■ Your objective ■
Whenever a line below includes the string "followed", show it.
══ Supplied data
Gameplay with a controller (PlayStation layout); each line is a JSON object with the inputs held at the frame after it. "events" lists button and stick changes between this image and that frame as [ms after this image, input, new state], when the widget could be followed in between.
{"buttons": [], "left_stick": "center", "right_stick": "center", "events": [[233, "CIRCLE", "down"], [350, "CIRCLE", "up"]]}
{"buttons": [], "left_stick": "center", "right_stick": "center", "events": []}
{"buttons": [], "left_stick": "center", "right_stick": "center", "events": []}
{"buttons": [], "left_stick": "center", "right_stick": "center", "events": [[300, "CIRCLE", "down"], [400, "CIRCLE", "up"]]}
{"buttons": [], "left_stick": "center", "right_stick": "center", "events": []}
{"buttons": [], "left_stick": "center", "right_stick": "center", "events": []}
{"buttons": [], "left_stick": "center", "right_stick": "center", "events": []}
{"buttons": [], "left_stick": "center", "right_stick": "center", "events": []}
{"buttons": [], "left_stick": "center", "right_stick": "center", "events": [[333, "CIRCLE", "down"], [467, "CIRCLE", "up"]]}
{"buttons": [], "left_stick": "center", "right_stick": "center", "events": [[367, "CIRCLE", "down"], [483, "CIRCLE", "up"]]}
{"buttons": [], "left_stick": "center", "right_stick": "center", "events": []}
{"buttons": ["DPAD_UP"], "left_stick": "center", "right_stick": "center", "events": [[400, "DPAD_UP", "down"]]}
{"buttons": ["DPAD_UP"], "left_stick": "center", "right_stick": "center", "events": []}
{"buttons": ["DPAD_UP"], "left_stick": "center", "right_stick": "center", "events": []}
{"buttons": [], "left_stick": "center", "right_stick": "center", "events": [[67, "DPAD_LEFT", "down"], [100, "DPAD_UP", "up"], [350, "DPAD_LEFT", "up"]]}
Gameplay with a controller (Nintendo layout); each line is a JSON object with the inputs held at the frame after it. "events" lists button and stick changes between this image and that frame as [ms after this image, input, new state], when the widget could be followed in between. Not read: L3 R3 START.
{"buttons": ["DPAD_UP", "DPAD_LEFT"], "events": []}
════
■ Output for this exercise ■
Gameplay with a controller (PlayStation layout); each line is a JSON object with the inputs held at the frame after it. "events" lists button and stick changes between this image and that frame as [ms after this image, input, new state], when the widget could be followed in between.
Gameplay with a controller (Nintendo layout); each line is a JSON object with the inputs held at the frame after it. "events" lists button and stick changes between this image and that frame as [ms after this image, input, new state], when the widget could be followed in between. Not read: L3 R3 START.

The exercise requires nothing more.